- [Exercise description]: Pictures aside, the data must be reproduced exactly.

*** Input data Section Begins ***

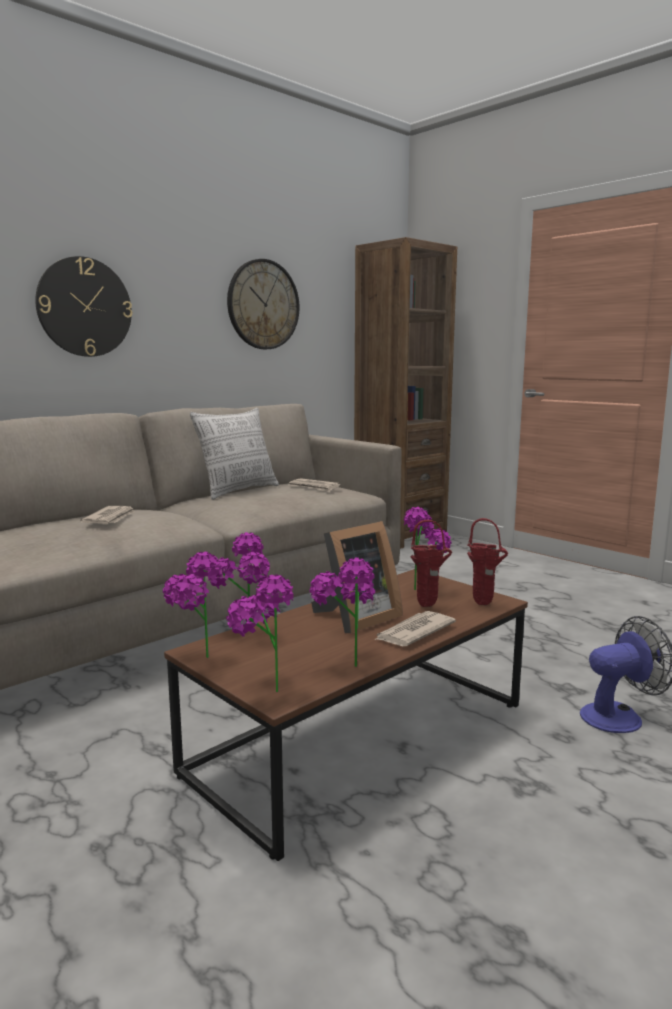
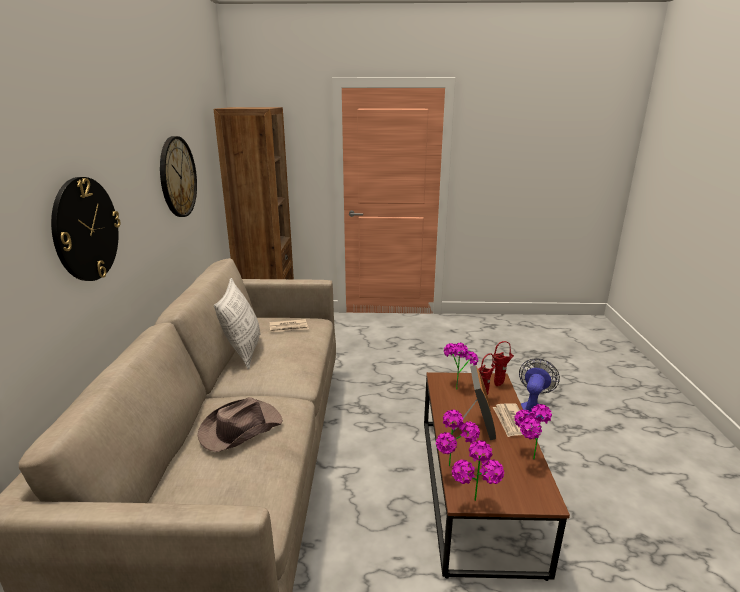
camera: 45 degrees left, 10 degrees up
newspaper [80,506,135,524] -> brown hat [198,397,283,452]
potted plant [226,575,294,692] -> none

*** Input data Section Ends ***

- [Response]:
camera: 45 degrees left, 10 degrees up
newspaper [80,506,135,524] -> brown hat [198,397,283,452]
potted plant [226,575,294,692] -> none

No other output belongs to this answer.